● **Gegebener Text**
Kurz nach 17 Uhr brach es dann doch hervor – erst vereinzelt, dann immer mehr: massiver Hagelschlag. Wie Lange berichtete, „erhub sich […] in den Wetterwolcken ein gewaltiges brausen, welches das immerwehrende Donner noch schrecklicher machete wegen des befahrenden Hagels.“ Stellenweise habe der Hagel um Weimar „an die 5. Stunden angehalten und seynd die Schlossen [also die Hagelkörner] in ungewöhnlicher Form und Größe gefallen. Hagelkörner offenbar so groß wie Hühnereier brachten Dachschindeln zum Bersten, ließen Fensterscheiben zerspringen, zerschlugen die Felder und erschlugen das Vieh während der Sturmwind ganze Dächer emporhob und mit sich hinfort führte.
Stunden früher als sonst versank dieser Maitag unter dem fortwährenden Rauschen und Dröhnen des sich entladenden Unwetters in Dunkelheit. Nur die stetig herabfahrenden Blitze beleuchteten grell, was der Gewittersturm bereits an Schaden angerichtet hatte – ebenso jenes Unheil, das nun auf die Dorf- und Stadtbewohner zukam. Denn da der Boden das in großen Mengen herabfallende Wasser schon nach kurzer Zeit nicht mehr aufnehmen konnte, lief dieses alsbald von den erhöht liegenden Wiesen, Feldern und Wegen in das tiefer gelegene Weimar und die umliegenden Dörfer herab. Kleine lokale Gräben und Bäche wie der Wilde Graben, der Possen- oder der Hengstbach, in denen sonst nur Rinnsale flossen, verwandelten sich jetzt in wild wirbelnde Ströme, die mit unbändiger Kraft in die Gassen der Residenzstadt hineinströmten und alles mitrissen, was sich ihnen in den Weg stellte.

● **Vorliegende Datensätze**
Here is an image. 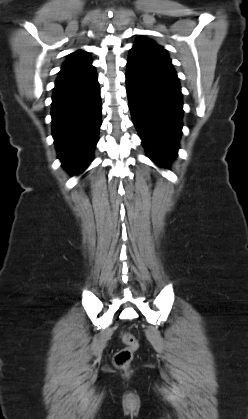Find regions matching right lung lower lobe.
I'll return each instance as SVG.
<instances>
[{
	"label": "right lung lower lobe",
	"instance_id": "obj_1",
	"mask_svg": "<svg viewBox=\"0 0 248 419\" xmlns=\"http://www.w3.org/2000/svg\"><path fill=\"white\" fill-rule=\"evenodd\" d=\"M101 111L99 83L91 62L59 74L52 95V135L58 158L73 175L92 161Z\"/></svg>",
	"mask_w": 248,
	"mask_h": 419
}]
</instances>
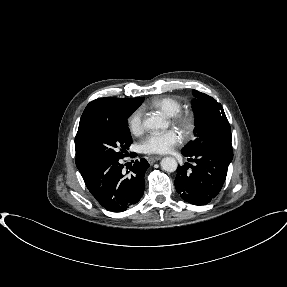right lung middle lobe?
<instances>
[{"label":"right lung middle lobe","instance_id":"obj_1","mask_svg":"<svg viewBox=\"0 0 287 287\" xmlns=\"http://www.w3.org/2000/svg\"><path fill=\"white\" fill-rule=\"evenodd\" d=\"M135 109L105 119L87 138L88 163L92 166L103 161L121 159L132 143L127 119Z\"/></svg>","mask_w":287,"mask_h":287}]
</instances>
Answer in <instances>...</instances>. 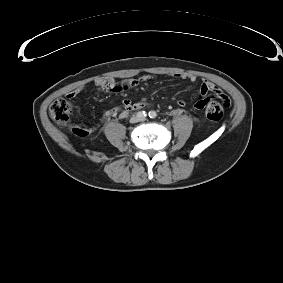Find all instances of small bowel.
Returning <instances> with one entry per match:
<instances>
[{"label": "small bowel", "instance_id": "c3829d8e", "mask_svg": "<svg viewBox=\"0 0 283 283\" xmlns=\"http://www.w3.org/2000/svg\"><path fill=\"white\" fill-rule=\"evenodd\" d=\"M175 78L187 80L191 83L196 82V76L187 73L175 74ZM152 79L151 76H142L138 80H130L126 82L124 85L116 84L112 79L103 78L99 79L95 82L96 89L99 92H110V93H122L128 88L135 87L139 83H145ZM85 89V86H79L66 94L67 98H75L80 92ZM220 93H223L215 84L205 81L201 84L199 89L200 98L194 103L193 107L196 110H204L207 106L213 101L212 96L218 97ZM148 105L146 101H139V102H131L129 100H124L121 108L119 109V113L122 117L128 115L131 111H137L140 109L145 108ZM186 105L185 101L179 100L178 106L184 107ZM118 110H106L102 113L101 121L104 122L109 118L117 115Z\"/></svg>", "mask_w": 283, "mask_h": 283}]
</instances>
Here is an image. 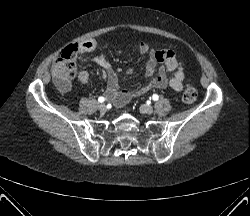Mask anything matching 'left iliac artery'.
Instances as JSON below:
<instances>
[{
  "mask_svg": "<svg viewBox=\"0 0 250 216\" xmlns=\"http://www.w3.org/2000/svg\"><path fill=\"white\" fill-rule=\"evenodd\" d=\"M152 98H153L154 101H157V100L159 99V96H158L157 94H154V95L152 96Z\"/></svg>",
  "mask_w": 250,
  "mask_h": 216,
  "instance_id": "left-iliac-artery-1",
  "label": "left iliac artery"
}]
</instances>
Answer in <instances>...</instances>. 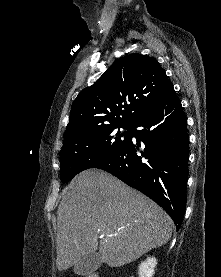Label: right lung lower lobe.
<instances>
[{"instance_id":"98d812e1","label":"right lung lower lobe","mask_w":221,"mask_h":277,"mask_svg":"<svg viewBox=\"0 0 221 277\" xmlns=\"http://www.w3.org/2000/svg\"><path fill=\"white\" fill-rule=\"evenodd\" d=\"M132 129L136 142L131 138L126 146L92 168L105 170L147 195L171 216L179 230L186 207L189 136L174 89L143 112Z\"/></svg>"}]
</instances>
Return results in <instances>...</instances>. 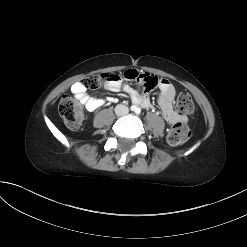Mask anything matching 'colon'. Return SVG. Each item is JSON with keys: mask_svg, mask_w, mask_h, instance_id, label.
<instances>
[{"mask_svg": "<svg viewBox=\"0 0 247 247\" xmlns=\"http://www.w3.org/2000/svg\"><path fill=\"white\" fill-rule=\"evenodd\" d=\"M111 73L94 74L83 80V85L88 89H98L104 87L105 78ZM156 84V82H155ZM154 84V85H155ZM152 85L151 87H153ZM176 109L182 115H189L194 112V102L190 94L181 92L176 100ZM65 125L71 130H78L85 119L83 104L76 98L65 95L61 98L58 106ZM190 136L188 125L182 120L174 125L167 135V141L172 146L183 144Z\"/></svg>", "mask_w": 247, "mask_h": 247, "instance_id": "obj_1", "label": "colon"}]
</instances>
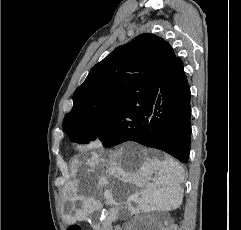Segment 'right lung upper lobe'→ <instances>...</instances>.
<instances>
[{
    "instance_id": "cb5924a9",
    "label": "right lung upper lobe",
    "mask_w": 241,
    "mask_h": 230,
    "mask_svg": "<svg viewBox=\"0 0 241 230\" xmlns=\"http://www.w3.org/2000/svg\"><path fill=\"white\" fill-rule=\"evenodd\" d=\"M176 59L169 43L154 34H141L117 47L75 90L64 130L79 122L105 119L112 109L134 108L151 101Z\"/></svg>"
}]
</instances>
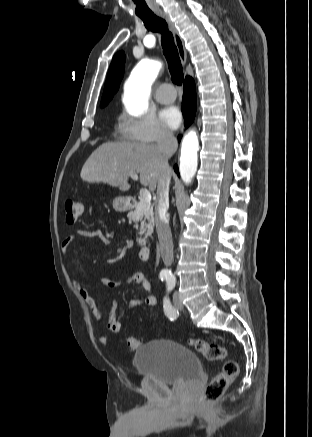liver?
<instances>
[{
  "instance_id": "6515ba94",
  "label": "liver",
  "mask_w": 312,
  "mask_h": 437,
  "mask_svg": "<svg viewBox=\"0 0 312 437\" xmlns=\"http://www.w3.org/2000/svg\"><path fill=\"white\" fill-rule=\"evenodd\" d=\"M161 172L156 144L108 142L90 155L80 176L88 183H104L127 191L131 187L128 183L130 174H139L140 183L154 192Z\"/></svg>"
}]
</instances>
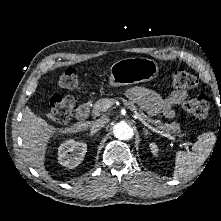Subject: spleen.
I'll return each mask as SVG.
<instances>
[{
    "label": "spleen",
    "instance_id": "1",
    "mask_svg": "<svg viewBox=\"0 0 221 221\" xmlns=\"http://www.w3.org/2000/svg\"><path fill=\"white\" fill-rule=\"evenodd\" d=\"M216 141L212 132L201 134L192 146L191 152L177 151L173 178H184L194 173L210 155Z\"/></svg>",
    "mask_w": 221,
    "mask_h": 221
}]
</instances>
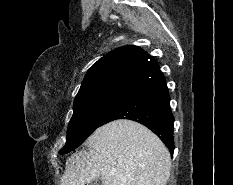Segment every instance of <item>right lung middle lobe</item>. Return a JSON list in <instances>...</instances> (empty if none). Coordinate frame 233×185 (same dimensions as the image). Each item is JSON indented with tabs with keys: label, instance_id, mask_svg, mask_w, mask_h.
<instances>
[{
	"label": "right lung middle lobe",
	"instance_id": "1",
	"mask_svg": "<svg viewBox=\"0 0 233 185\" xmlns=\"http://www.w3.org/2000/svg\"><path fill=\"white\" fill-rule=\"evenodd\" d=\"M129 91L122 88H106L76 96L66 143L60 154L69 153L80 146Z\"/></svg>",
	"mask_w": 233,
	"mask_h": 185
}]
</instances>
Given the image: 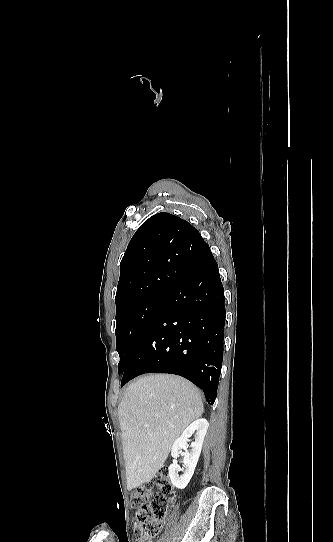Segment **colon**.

● **Zu erledigen**
Welche kleinen Gräben und Bäche werden im gegebenen Text als Gewässer genannt, die sich in reißende Ströme verwandelten? Die Datensätze stammen aus einer anderen Quelle.

● **Ergebnis**
Der Wilde Graben, der Possenbach und der Hengstbach.